On the use and abuse of Technology and its Management from the perspective of an academic at UCL specialising in Project Management, Systems Engineering and Space Science/Technology.

Tuesday, July 20, 2010

Issues and Risks : philosophy of Present and Future

In Project Management, the concept of a Risk is fairly well established.

"An event, which, if it occurs, will have an effect on the Project's Objectives".

So if it's a harmful future event, we would note its likelihood, impact, and causes, and seek to manage it. By doing so, we reach into the future and handle it so that it does not impact the present in a way we would not wish.

Whereas an Issue is defined, at least in the APMP syllabus (PRINCE2 and PMI may differ on this definition) as
"a threat to the project objectives that cannot be resolved by the project manager. ... issues have already occurred and are therefore not uncertain".

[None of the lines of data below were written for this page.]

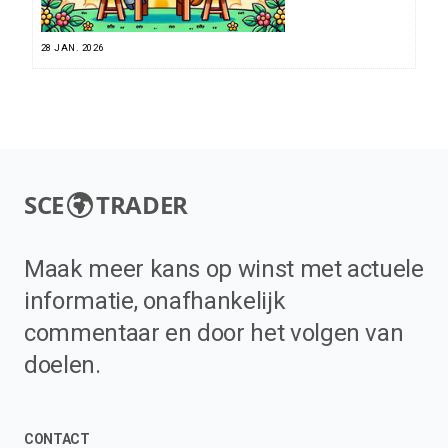
28 JAN. 2026
SCE
TRADER
Maak meer kans op winst met actuele
informatie, onafhankelijk
commentaar en door het volgen van
doelen.
CONTACT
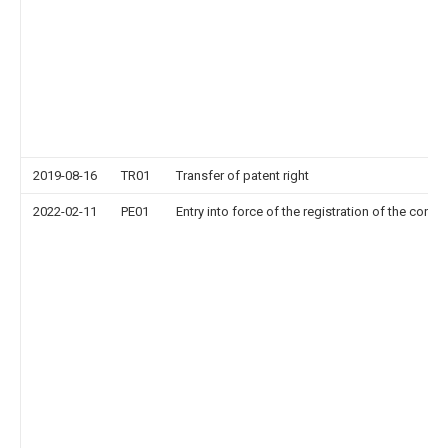
2019-08-16
TR01
Transfer of patent right
2022-02-11
PE01
Entry into force of the registration of the contr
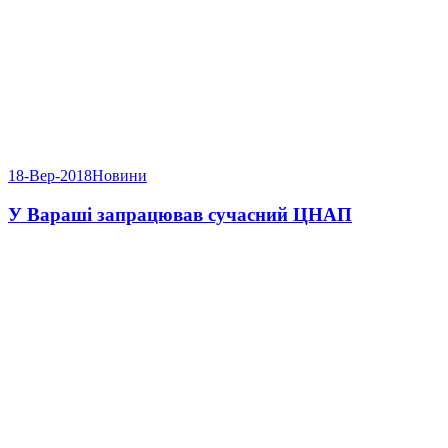
18-Вер-2018
Новини
У Вараші запрацював сучасний ЦНАП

APM Body of Knowledge, 5th Edition.

In teaching this, we fall into a sideline. Students ask: what about future events that are nearly certain. Aren't they also Issues? or Risks with very high probability? or just issues? Since escalation at the proper time is a key result of the Issue Management process, we should have a clear answer. We can reply by saying that the cause of the event was in the past, whereas the manifestation of the problem could be in the future. That satisfies some people, but not entirely. Then I saw this:


"Modern Western culture has absorbed the threefold Greco-Roman concept of time as "past" (that which has gone before), "present" (that which is), and "future" (that which will be). It is easy to associate these concepts with the three Norns Urdhr, Verdhandi, and Skuld. It is also incorrect. The Germanic time-sense is not threefold, but twofold: time is divided into "that-which-is," a concept encompassing everything that has ever happened - not as a linear progression, but as a unity of interwoven layers; and, "that-which-is-becoming," the active changing of the present as it grows from the patterns set in that-which-is. That-which-is is the Germanic "world," a word literally cognate to the Norse ver-├Âld, "age of a man." One will notice that even in modern English, there is no true future tense; the future can only be formed through the use of modal auxiliaries. For the Teutonic mind, all that has been is still immediate and alive; the present only exists as it has been shaped by the great mass of what is, and the future only as the patterns of that which is becoming now should shape in turn."
- By Kveldulf Gundarsson, Tuetonic Magic, p. 24.

Seen in Cloud Hands, Mike Garofolo's blog about TaiJi.


I can see the same dichotomy of viewing the future/potential in the way Risks ("that which is becoming") and Issues ("that which is") are treated. To put them in the Graeco-Roman mould of Future and Present seems to create difficulties which are avoided, to my mind, if we instead follow the Teutonic pattern. Ja?